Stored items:
● ● ● ● ● ● ●
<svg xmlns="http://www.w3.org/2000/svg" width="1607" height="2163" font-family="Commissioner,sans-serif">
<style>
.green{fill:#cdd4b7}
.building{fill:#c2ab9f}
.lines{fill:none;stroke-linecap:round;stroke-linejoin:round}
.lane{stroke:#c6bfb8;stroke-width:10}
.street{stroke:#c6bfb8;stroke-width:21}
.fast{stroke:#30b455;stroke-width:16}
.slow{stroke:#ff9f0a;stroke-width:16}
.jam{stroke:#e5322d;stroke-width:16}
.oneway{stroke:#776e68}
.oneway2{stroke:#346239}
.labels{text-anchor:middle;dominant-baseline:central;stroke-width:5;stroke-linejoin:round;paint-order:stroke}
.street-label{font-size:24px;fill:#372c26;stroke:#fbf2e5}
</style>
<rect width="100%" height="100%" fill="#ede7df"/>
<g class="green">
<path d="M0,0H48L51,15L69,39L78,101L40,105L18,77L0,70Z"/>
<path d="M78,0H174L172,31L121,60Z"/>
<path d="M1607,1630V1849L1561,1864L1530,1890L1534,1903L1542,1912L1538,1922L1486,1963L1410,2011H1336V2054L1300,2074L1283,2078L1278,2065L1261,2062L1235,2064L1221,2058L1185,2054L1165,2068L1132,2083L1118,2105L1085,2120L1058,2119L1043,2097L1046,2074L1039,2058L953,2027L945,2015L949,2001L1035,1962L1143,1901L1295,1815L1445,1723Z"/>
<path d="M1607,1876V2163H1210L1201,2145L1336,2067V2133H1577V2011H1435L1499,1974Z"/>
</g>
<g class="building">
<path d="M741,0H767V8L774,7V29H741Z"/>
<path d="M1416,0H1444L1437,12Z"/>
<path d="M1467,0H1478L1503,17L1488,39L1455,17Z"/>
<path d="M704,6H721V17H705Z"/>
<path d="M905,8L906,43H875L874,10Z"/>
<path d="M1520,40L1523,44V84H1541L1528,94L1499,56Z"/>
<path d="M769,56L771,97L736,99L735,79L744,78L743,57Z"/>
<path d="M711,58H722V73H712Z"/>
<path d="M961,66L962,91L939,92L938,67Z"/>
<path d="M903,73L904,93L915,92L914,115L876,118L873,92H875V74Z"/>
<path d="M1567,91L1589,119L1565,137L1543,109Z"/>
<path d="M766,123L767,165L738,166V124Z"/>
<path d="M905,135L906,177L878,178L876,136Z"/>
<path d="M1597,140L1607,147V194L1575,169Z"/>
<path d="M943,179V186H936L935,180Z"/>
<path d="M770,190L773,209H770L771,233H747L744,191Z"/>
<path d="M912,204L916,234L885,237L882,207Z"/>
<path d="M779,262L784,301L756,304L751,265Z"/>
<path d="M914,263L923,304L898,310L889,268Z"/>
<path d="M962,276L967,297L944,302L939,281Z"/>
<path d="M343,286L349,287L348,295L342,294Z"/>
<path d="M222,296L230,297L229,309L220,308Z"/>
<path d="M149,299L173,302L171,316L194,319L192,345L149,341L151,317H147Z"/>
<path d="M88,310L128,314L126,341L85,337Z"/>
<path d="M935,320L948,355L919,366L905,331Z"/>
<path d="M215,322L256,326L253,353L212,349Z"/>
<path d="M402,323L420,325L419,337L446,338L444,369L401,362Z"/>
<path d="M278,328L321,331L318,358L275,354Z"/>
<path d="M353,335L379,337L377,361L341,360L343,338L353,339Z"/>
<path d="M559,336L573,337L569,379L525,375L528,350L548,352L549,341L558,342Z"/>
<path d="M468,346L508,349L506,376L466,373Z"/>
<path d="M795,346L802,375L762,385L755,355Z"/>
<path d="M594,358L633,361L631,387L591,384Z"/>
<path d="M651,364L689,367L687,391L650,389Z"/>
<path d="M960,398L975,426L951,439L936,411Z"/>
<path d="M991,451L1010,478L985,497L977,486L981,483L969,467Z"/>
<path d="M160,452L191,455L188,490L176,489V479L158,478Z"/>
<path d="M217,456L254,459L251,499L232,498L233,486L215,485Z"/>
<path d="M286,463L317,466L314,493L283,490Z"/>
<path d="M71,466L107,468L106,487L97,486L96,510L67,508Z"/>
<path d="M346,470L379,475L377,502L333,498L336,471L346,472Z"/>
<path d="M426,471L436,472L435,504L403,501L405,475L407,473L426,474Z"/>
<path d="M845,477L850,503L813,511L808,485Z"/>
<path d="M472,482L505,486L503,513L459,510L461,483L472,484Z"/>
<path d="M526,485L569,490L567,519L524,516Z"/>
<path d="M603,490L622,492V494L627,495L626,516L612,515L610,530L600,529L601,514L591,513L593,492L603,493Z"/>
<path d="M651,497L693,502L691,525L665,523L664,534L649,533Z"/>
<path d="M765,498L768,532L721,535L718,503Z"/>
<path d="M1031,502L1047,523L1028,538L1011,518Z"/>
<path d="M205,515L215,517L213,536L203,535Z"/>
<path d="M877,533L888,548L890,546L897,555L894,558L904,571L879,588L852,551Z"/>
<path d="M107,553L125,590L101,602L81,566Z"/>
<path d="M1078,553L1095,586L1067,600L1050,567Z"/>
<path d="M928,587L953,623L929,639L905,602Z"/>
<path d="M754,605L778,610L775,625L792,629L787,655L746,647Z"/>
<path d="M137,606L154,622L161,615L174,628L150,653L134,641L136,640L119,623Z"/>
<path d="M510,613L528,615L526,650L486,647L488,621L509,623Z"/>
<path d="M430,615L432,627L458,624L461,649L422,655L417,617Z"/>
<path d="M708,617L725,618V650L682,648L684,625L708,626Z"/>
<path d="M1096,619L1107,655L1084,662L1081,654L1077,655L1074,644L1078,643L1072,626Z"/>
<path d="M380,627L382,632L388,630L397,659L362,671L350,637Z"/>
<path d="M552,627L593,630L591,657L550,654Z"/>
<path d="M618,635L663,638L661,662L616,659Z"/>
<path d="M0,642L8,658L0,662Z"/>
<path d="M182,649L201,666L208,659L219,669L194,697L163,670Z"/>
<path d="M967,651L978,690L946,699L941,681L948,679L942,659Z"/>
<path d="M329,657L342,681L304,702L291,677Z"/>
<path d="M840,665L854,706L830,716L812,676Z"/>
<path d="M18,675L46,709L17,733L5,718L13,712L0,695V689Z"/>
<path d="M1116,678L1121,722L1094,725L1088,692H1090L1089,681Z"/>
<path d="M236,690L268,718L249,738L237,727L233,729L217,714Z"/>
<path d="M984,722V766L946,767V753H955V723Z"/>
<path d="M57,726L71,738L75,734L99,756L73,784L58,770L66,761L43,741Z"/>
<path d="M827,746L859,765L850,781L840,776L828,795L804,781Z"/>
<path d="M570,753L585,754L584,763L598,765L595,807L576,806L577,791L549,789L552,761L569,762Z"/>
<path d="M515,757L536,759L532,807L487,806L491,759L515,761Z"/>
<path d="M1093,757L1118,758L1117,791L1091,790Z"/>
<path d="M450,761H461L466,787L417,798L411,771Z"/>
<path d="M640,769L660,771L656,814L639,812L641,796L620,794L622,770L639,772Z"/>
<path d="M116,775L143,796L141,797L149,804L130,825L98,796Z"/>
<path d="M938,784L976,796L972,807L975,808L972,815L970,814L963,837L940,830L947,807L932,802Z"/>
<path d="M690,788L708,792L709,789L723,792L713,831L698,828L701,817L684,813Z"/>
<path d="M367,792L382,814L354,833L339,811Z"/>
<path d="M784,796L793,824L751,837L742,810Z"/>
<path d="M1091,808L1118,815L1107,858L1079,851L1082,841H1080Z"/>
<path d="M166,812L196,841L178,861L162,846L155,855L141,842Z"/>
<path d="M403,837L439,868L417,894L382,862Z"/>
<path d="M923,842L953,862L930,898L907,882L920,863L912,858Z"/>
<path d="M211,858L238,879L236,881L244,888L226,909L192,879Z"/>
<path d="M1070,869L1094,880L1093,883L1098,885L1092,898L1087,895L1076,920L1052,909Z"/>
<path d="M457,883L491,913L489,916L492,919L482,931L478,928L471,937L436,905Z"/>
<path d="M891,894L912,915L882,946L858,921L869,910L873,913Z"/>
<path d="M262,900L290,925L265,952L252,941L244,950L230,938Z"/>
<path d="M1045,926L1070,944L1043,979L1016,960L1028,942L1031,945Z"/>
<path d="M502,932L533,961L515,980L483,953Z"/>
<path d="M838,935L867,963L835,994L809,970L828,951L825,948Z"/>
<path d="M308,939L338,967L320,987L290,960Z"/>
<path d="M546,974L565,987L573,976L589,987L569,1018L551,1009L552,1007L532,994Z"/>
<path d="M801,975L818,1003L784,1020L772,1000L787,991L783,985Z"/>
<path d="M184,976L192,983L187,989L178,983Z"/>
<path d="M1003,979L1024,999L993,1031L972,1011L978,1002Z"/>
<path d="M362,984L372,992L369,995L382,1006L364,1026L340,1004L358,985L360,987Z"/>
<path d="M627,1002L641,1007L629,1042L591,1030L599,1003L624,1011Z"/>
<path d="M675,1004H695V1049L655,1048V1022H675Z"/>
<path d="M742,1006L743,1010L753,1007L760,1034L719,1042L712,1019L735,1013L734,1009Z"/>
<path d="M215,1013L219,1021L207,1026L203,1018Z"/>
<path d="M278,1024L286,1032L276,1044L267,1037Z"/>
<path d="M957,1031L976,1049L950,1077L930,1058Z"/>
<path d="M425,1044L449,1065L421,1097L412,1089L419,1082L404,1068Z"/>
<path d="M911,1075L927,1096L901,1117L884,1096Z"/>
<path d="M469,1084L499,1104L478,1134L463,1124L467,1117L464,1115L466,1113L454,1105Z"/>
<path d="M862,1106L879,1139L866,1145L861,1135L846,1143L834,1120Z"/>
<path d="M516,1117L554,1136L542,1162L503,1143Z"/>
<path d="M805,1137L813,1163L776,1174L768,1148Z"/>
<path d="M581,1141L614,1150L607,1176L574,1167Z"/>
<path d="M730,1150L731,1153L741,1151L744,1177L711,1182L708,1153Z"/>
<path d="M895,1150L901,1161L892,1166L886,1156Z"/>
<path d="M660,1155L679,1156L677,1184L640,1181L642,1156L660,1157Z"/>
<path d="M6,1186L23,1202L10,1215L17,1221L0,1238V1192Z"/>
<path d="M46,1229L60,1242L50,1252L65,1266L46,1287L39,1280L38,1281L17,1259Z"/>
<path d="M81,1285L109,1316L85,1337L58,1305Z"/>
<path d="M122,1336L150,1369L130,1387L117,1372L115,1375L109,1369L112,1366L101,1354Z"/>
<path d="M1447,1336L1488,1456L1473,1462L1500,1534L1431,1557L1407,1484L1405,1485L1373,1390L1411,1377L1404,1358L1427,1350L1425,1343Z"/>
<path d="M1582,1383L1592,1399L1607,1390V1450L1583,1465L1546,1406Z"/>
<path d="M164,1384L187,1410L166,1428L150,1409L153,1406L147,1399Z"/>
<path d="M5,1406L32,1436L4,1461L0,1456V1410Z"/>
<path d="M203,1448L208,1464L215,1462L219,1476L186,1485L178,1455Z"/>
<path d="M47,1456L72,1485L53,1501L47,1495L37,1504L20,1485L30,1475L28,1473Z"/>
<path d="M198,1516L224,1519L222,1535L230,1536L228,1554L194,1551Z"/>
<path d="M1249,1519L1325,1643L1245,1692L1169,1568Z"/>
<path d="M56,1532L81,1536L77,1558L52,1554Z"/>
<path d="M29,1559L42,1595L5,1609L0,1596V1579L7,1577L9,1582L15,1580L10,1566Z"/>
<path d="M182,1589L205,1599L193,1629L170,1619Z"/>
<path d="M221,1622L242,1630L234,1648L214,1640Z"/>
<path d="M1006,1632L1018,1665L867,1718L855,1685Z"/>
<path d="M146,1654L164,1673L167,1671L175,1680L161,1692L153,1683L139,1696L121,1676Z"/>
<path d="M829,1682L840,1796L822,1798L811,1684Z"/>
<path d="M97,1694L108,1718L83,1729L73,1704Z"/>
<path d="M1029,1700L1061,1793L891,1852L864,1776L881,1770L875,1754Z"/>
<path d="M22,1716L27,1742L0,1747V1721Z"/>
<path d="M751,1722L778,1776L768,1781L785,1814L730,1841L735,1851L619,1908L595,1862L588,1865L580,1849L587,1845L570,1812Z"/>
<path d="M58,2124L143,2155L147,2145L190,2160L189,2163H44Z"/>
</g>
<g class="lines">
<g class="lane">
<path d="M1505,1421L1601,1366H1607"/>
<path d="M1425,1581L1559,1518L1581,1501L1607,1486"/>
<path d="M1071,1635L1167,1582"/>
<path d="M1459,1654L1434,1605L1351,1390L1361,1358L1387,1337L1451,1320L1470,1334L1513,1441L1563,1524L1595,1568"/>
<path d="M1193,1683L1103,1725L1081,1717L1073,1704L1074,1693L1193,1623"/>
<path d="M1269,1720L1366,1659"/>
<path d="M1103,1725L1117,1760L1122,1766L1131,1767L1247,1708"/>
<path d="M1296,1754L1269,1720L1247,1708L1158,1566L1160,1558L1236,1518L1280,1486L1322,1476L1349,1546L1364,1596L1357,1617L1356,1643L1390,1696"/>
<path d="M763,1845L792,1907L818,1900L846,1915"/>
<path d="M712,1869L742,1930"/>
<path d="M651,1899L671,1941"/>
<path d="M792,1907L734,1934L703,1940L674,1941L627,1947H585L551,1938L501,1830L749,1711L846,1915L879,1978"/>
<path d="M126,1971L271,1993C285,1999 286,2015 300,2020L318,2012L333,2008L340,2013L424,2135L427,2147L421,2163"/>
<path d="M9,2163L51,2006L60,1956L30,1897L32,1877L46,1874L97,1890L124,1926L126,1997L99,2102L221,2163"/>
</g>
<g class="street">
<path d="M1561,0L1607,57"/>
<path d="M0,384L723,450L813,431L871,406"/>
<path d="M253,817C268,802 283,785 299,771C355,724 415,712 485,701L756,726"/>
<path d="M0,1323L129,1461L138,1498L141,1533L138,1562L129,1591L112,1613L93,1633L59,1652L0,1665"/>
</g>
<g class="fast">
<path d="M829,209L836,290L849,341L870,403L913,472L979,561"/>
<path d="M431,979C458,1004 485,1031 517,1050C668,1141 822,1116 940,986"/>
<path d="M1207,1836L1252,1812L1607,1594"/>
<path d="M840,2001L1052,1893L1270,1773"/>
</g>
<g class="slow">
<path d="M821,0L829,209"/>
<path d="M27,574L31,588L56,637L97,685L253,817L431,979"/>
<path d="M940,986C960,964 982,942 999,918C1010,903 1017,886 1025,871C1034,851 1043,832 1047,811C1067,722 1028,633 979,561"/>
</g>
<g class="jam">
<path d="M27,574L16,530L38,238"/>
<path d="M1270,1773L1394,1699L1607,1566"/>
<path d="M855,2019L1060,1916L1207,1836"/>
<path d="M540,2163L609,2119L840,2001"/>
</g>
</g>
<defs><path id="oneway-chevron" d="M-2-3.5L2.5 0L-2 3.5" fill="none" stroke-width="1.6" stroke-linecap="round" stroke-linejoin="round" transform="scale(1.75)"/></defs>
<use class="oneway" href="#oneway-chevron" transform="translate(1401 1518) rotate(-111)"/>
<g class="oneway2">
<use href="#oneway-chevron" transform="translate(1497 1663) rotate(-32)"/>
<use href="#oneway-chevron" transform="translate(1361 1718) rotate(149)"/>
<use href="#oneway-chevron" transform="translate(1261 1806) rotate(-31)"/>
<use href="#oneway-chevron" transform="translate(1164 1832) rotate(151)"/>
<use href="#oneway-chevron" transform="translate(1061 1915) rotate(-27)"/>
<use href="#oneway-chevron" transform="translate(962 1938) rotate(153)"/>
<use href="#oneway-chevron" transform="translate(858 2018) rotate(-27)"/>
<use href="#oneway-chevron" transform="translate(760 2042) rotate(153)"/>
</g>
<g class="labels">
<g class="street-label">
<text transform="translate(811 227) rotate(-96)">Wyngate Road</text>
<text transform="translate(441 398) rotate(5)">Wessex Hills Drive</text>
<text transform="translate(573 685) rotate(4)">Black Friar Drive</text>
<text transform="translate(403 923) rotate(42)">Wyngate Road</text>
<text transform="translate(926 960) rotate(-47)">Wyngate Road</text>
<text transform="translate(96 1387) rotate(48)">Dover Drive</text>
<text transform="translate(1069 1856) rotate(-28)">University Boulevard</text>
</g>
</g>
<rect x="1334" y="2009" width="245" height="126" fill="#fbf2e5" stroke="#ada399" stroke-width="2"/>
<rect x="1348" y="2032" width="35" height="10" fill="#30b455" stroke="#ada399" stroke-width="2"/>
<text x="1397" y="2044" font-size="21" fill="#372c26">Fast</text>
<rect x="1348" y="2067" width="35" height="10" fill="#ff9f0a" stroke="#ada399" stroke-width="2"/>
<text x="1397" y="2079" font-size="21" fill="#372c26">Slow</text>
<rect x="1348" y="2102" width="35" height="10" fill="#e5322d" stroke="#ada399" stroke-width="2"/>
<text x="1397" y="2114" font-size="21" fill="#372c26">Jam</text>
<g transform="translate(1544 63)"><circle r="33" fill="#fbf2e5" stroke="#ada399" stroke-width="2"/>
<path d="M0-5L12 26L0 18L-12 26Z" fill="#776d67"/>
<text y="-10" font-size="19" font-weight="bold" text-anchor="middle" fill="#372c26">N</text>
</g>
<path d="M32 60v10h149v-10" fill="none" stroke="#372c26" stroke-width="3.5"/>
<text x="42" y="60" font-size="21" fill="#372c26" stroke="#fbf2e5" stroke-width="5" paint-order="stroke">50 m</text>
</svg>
● ● ● ● ● ● ●
What needs to be done.
Reading through the records above, report each line in which the string "href" is found.

Answer to the problem.
<use class="oneway" href="#oneway-chevron" transform="translate(1401 1518) rotate(-111)"/>
<use href="#oneway-chevron" transform="translate(1497 1663) rotate(-32)"/>
<use href="#oneway-chevron" transform="translate(1361 1718) rotate(149)"/>
<use href="#oneway-chevron" transform="translate(1261 1806) rotate(-31)"/>
<use href="#oneway-chevron" transform="translate(1164 1832) rotate(151)"/>
<use href="#oneway-chevron" transform="translate(1061 1915) rotate(-27)"/>
<use href="#oneway-chevron" transform="translate(962 1938) rotate(153)"/>
<use href="#oneway-chevron" transform="translate(858 2018) rotate(-27)"/>
<use href="#oneway-chevron" transform="translate(760 2042) rotate(153)"/>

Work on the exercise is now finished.